= Olivier Merle =

France international rugby union player

Olivier Merle (born 14 November 1965 in Chamalières, Puy-de-Dôme) is a former French rugby union player. He played as a lock. He was known by several nicknames, including "La Merluche" and "Le Massif Central". He was known for his violent play and after headbutting Ricky Evans the Welsh prop in Paris
causing a ruck to collapse on him breaking his ankle, resulted in his being sued successfully in the courts for damages. This was the first case of its kind and BBC video evidence was used in court. After that he never played for France again.

Merle started his career at ASM Clermont Auvergne, moving then to RC Vichy.

== A French championship Title private following a refereeing error with Grenoble 1993 ==
He also would play for FC Grenoble and despite overpowering pack called the Mammoths of Grenoble his club tilts on the score of 14-11.
A try of Olivier Brouzet is denied to Grenoble and the decisive try by Gary Whetton was awarded by the referee, Daniel Salles, when in fact the defender Franck Hueber from Grenoble touched down the ball first in his try zone.
This error gave the title to Castres.

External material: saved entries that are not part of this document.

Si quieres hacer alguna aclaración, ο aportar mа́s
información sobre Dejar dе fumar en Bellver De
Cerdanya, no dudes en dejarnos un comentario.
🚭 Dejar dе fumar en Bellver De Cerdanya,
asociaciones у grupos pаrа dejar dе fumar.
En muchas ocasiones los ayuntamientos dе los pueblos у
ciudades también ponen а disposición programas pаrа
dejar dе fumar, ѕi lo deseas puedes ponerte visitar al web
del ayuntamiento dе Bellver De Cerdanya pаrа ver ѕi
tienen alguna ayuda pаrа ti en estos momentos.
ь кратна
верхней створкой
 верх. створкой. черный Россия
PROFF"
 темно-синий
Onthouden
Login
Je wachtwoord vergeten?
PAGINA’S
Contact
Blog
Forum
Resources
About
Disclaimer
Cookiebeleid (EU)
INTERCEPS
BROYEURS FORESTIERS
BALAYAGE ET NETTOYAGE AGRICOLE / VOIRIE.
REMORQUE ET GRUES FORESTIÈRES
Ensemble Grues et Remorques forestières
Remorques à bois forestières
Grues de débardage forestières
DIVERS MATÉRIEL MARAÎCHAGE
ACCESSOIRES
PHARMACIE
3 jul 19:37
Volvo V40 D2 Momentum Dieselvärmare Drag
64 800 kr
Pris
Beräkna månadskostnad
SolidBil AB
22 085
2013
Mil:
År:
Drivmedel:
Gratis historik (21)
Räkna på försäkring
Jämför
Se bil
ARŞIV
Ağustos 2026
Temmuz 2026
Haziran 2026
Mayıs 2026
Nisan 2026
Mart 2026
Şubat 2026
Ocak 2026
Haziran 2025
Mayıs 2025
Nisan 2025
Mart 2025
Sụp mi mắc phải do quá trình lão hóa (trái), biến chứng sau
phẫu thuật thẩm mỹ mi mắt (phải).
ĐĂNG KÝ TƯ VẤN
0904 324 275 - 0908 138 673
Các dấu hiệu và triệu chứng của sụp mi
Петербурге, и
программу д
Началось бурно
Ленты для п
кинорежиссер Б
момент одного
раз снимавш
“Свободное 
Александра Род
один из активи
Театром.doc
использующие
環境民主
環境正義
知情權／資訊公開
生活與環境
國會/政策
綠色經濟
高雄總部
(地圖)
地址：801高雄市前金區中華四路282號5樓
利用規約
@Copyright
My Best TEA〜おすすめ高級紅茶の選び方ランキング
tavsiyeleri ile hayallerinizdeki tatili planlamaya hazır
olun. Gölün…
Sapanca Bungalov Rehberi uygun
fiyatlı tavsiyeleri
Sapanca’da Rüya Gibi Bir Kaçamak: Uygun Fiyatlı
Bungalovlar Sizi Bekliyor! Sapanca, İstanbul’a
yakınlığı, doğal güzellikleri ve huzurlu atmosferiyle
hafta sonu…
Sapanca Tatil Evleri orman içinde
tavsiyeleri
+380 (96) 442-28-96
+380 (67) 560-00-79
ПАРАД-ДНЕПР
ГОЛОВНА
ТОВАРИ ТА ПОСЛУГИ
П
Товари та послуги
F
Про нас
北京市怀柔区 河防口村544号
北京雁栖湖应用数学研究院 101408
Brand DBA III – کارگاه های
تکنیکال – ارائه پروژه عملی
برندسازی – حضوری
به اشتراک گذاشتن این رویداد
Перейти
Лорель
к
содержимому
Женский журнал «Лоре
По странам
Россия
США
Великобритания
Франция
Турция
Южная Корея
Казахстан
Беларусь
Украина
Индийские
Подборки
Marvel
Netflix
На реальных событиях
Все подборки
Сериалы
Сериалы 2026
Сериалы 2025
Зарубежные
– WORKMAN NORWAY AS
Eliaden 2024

Salles admitted the error 13 years later.
Jacques Fouroux the coach of FC Grenoble in conflict with the Federation and who was already suspicious before the match of the referee cry out conspiracy.

He returns for ASM Clermont Auvergne at the season of 1995/96, where he would stay until 1999/2000. He then moved to RC Narbonne for two seasons, from 2000/01 to 2001/02. His final season was spent at Stade Aurillacois, in 2002/03.

The French lock had 45 caps for France, scoring 6 tries, 30 points in aggregate, from 1993 to 1997. He was selected for the 1995 Rugby World Cup, playing all the five matches. He played four times at the Five Nations, in 1994, 1995, 1996 and 1997, winning it the last time, with a Grand Slam.